#### EXCERPTED DATA

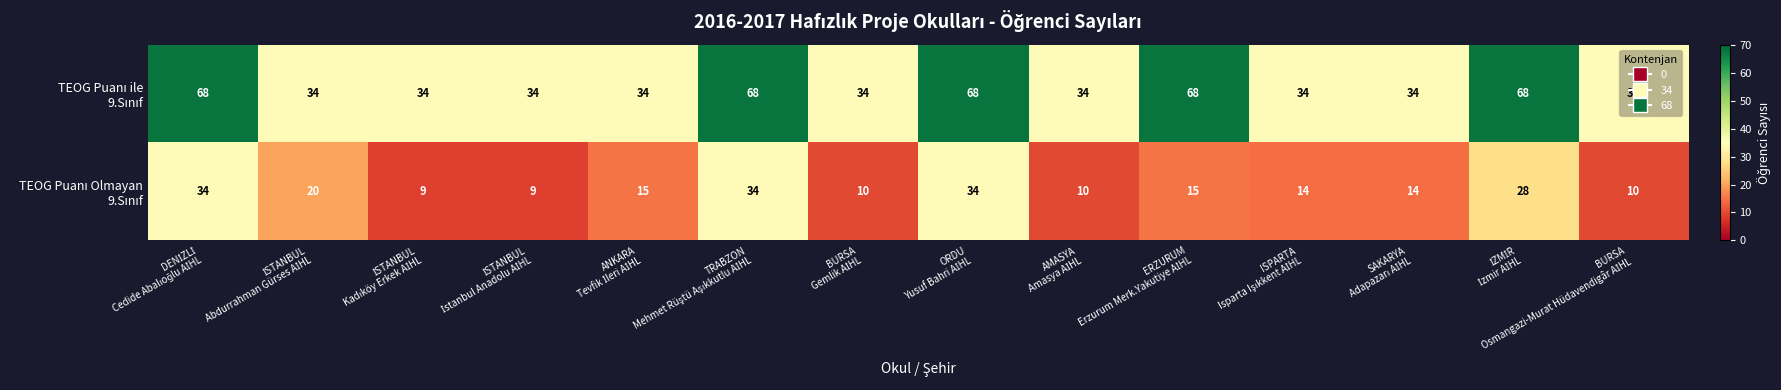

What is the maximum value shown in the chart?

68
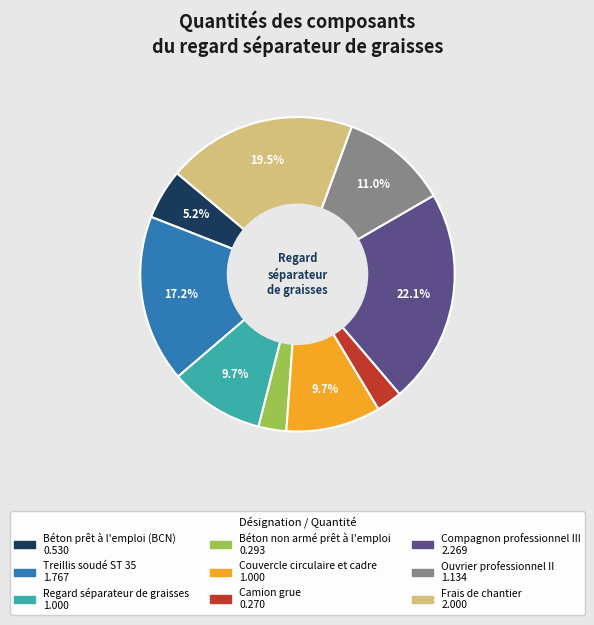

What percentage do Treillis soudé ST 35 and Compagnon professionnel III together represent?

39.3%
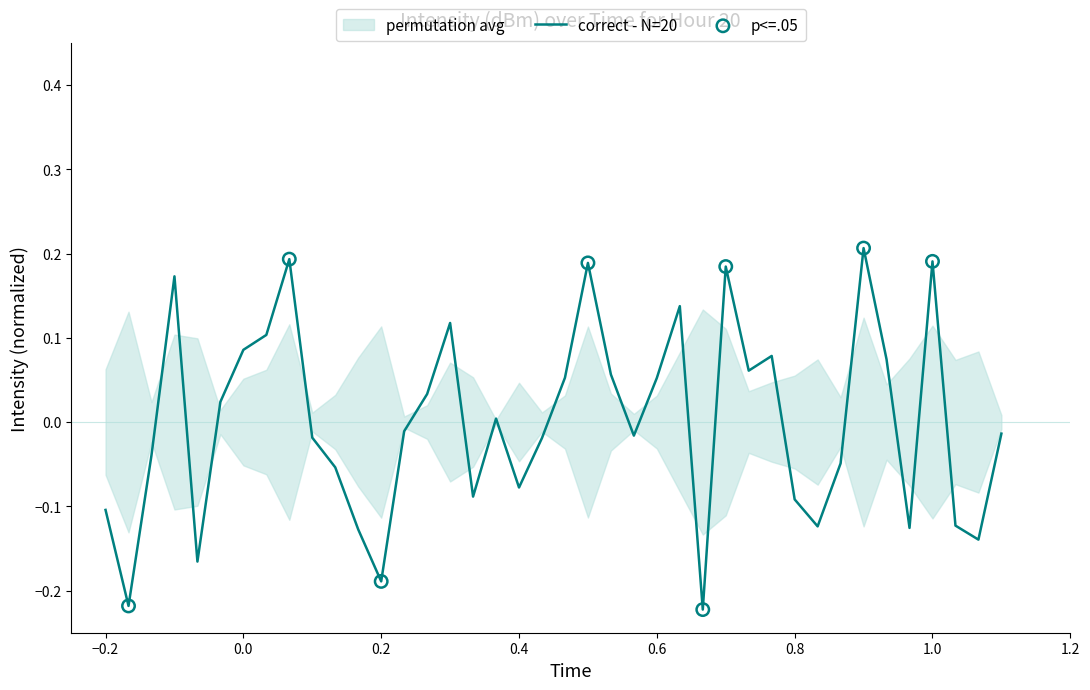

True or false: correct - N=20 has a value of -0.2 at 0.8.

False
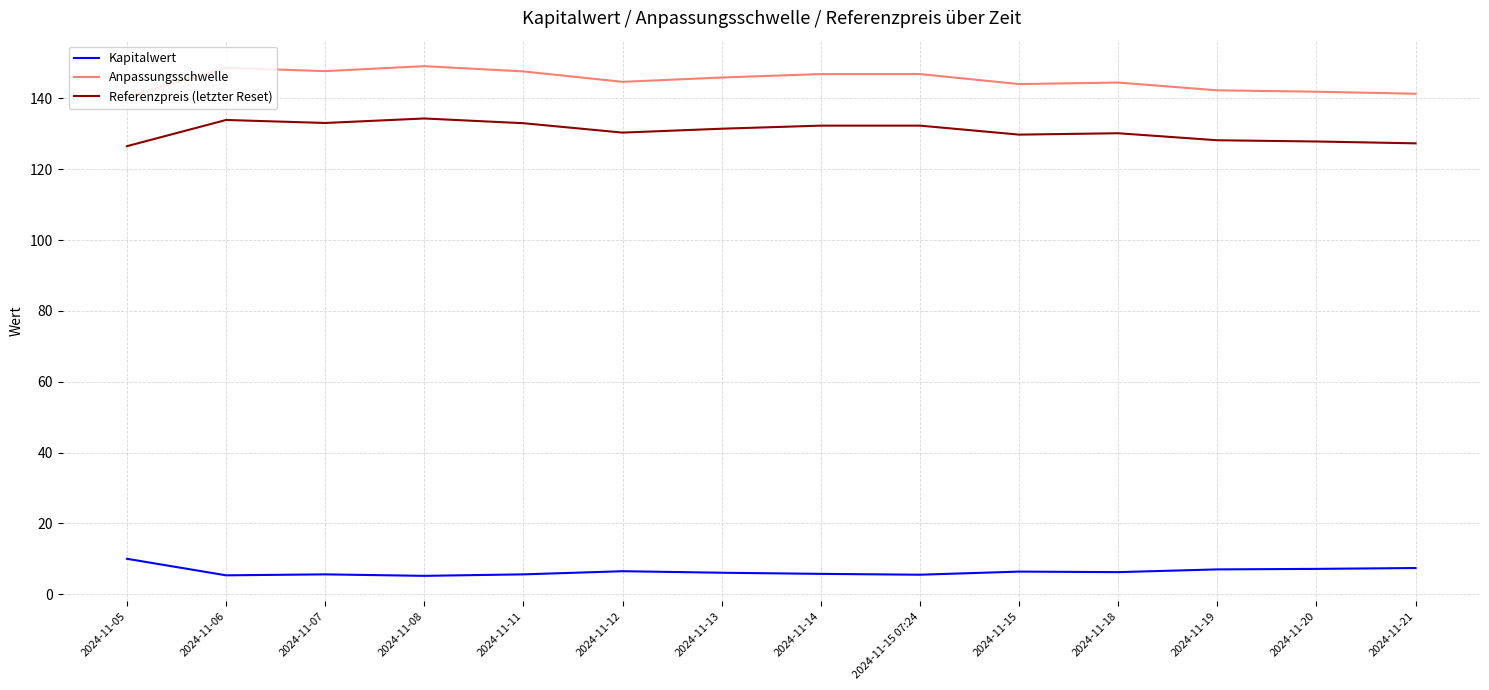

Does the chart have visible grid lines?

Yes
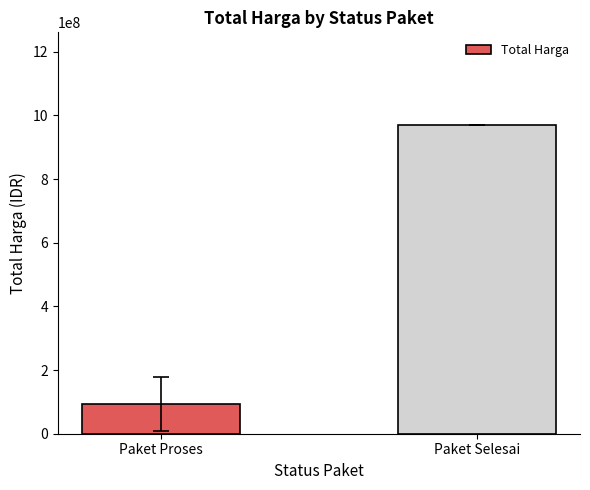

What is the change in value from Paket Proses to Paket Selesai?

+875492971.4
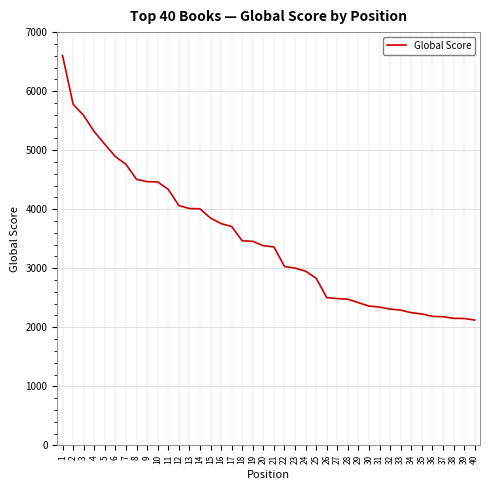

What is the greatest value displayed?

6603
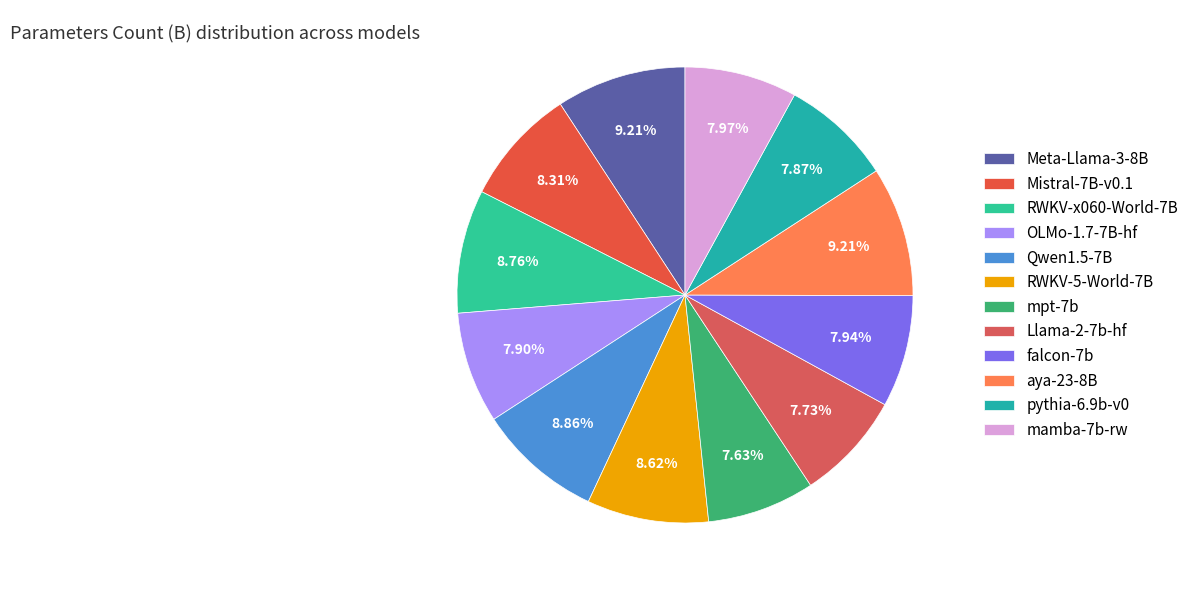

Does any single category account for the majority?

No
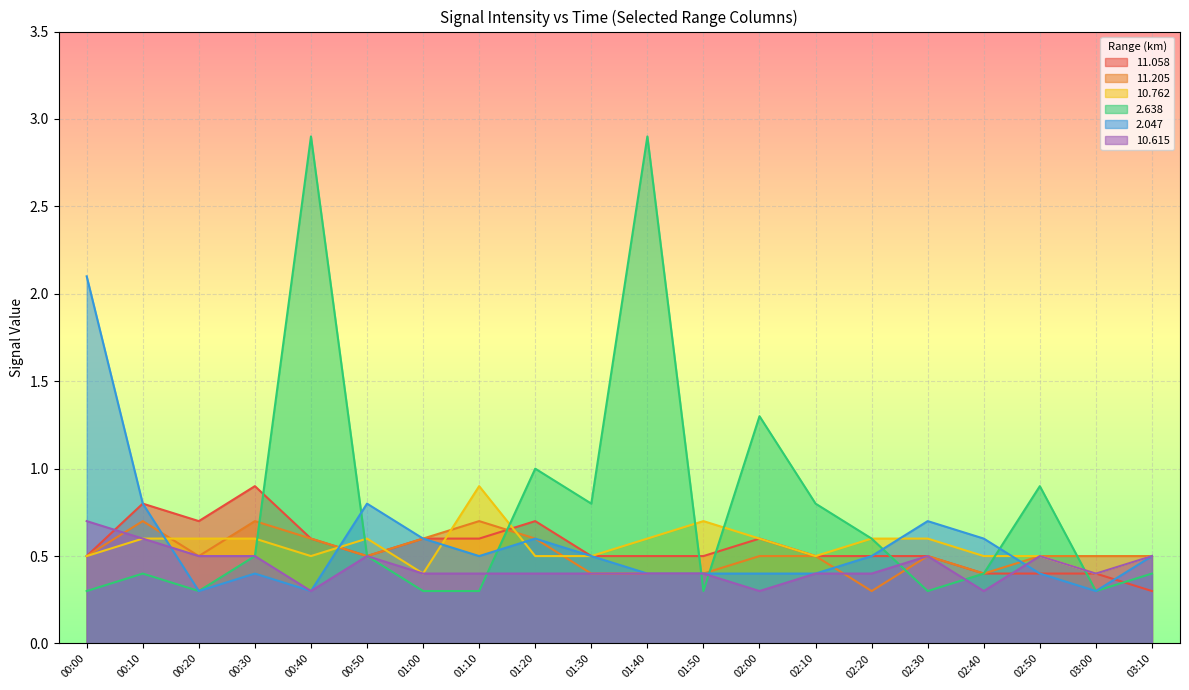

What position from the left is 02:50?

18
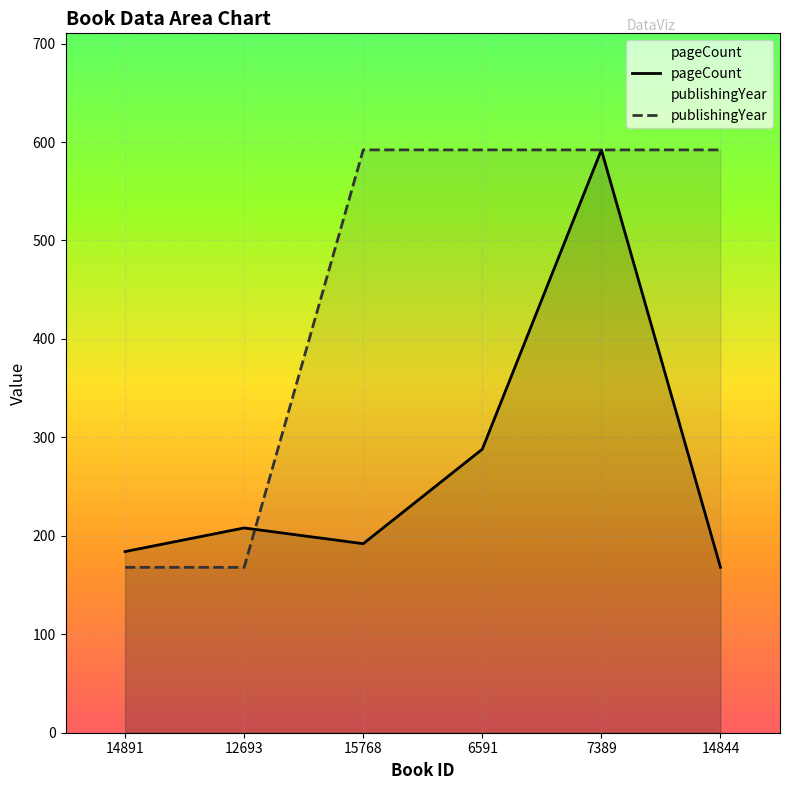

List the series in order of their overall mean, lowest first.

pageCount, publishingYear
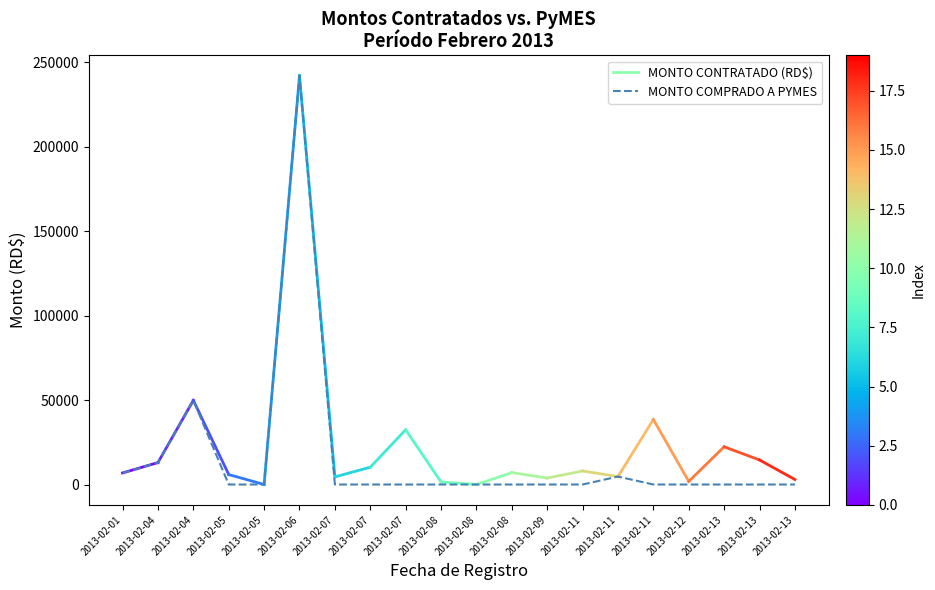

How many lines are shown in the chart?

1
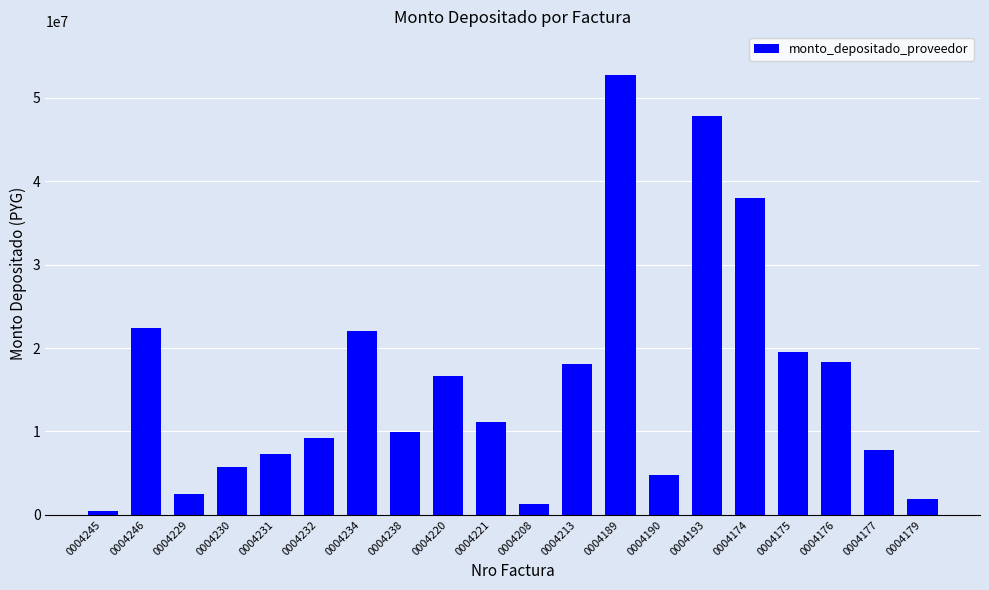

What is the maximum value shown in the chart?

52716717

########

* _WHAT IS NEEDED_
Can you print the entire listing above line for line, without changing a word, and leave out the pictures?

* _SOLVED PROBLEM_
What is the maximum value shown in the chart?

68

What percentage do Treillis soudé ST 35 and Compagnon professionnel III together represent?

39.3%

True or false: correct - N=20 has a value of -0.2 at 0.8.

False

Does the chart have visible grid lines?

Yes

What is the change in value from Paket Proses to Paket Selesai?

+875492971.4

What is the greatest value displayed?

6603

Does any single category account for the majority?

No

What position from the left is 02:50?

18

List the series in order of their overall mean, lowest first.

pageCount, publishingYear

How many lines are shown in the chart?

1

What is the maximum value shown in the chart?

52716717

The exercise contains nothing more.